Data supplied START

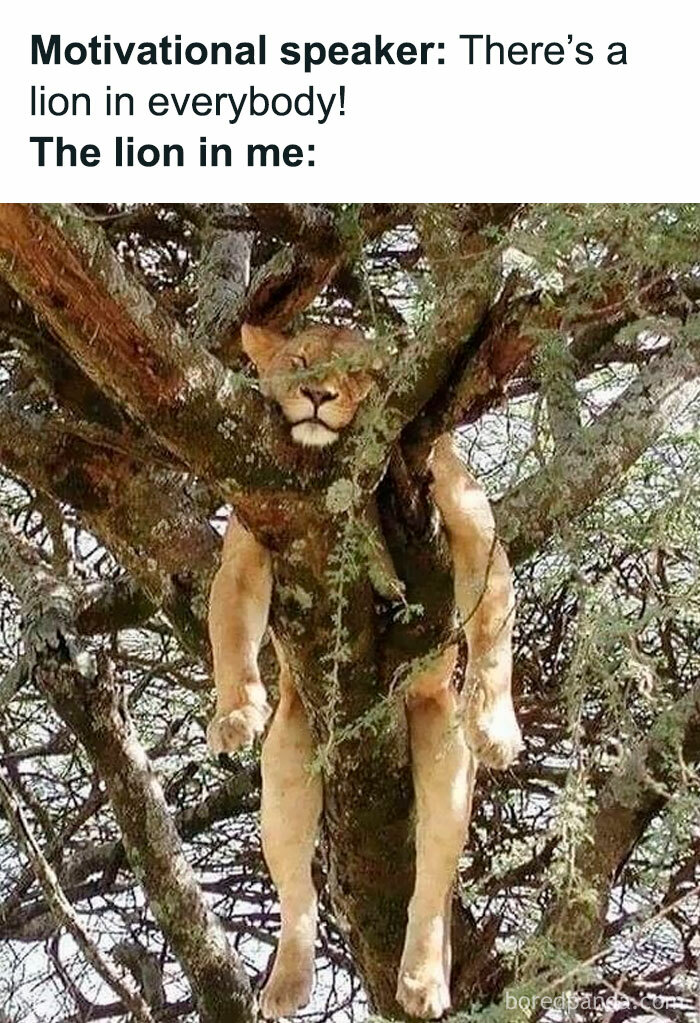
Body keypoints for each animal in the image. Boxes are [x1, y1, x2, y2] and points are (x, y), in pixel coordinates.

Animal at [207, 323, 522, 1019]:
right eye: (299, 362)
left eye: (360, 374)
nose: (319, 395)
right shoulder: (251, 535)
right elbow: (230, 630)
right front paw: (235, 712)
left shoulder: (471, 522)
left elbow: (491, 630)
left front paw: (496, 728)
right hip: (291, 754)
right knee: (297, 889)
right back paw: (288, 980)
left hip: (439, 749)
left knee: (430, 880)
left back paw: (423, 980)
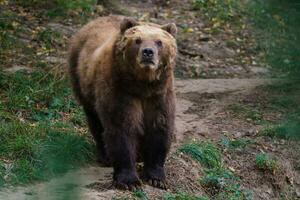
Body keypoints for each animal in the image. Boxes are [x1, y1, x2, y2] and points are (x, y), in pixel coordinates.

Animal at [68, 16, 176, 191]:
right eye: (138, 40)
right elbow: (122, 128)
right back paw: (105, 156)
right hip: (83, 82)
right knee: (96, 122)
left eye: (159, 42)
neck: (142, 85)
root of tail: (93, 21)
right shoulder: (120, 91)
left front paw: (157, 179)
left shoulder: (159, 95)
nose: (148, 52)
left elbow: (159, 127)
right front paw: (129, 181)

Data supplied END

◆ Task details: Please transcribe the lines from the one containing "right shoulder: (120, 91)" through the last line of the records. Include both ends and nothing else.

◆ Result for this task:
right shoulder: (120, 91)
left front paw: (157, 179)
left shoulder: (159, 95)
nose: (148, 52)
left elbow: (159, 127)
right front paw: (129, 181)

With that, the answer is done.